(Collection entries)
# # # # #

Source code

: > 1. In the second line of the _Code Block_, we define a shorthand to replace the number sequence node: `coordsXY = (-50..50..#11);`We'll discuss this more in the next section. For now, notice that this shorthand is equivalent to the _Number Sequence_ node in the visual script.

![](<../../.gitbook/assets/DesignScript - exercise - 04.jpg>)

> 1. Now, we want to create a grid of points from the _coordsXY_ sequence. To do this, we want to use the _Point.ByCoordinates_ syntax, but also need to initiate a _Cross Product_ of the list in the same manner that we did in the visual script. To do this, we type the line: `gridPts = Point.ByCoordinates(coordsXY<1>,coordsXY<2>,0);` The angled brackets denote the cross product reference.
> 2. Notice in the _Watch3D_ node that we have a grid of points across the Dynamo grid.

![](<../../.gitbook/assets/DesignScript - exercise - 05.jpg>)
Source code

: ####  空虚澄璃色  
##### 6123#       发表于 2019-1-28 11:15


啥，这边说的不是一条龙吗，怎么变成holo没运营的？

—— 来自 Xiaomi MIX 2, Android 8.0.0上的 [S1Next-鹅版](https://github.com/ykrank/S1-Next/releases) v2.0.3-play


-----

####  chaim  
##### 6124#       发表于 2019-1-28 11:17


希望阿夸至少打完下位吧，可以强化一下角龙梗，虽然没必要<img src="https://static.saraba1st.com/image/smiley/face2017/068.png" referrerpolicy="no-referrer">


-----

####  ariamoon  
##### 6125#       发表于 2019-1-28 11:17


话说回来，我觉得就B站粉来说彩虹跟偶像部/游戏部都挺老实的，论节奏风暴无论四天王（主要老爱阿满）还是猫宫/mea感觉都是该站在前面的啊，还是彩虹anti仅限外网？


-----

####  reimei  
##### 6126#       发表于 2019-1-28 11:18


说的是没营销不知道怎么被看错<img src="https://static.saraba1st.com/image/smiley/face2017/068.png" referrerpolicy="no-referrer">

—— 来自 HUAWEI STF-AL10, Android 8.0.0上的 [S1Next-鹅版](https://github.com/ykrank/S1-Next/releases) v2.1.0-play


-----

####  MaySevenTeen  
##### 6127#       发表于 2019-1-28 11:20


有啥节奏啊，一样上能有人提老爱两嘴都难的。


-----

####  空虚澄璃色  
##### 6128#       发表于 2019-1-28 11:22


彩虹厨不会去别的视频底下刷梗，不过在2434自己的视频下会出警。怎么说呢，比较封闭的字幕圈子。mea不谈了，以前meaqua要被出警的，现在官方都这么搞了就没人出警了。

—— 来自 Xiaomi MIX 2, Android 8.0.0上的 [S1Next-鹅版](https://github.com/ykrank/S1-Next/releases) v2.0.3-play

# # # # #

» **Problem description**:
Each record above should be repeated exactly as it appears.

» **Output for this task**:
Source code

: > 1. In the second line of the _Code Block_, we define a shorthand to replace the number sequence node: `coordsXY = (-50..50..#11);`We'll discuss this more in the next section. For now, notice that this shorthand is equivalent to the _Number Sequence_ node in the visual script.

![](<../../.gitbook/assets/DesignScript - exercise - 04.jpg>)

> 1. Now, we want to create a grid of points from the _coordsXY_ sequence. To do this, we want to use the _Point.ByCoordinates_ syntax, but also need to initiate a _Cross Product_ of the list in the same manner that we did in the visual script. To do this, we type the line: `gridPts = Point.ByCoordinates(coordsXY<1>,coordsXY<2>,0);` The angled brackets denote the cross product reference.
> 2. Notice in the _Watch3D_ node that we have a grid of points across the Dynamo grid.

![](<../../.gitbook/assets/DesignScript - exercise - 05.jpg>)
Source code

: ####  空虚澄璃色  
##### 6123#       发表于 2019-1-28 11:15


啥，这边说的不是一条龙吗，怎么变成holo没运营的？

—— 来自 Xiaomi MIX 2, Android 8.0.0上的 [S1Next-鹅版](https://github.com/ykrank/S1-Next/releases) v2.0.3-play


-----

####  chaim  
##### 6124#       发表于 2019-1-28 11:17


希望阿夸至少打完下位吧，可以强化一下角龙梗，虽然没必要<img src="https://static.saraba1st.com/image/smiley/face2017/068.png" referrerpolicy="no-referrer">


-----

####  ariamoon  
##### 6125#       发表于 2019-1-28 11:17


话说回来，我觉得就B站粉来说彩虹跟偶像部/游戏部都挺老实的，论节奏风暴无论四天王（主要老爱阿满）还是猫宫/mea感觉都是该站在前面的啊，还是彩虹anti仅限外网？


-----

####  reimei  
##### 6126#       发表于 2019-1-28 11:18


说的是没营销不知道怎么被看错<img src="https://static.saraba1st.com/image/smiley/face2017/068.png" referrerpolicy="no-referrer">

—— 来自 HUAWEI STF-AL10, Android 8.0.0上的 [S1Next-鹅版](https://github.com/ykrank/S1-Next/releases) v2.1.0-play


-----

####  MaySevenTeen  
##### 6127#       发表于 2019-1-28 11:20


有啥节奏啊，一样上能有人提老爱两嘴都难的。


-----

####  空虚澄璃色  
##### 6128#       发表于 2019-1-28 11:22


彩虹厨不会去别的视频底下刷梗，不过在2434自己的视频下会出警。怎么说呢，比较封闭的字幕圈子。mea不谈了，以前meaqua要被出警的，现在官方都这么搞了就没人出警了。

—— 来自 Xiaomi MIX 2, Android 8.0.0上的 [S1Next-鹅版](https://github.com/ykrank/S1-Next/releases) v2.0.3-play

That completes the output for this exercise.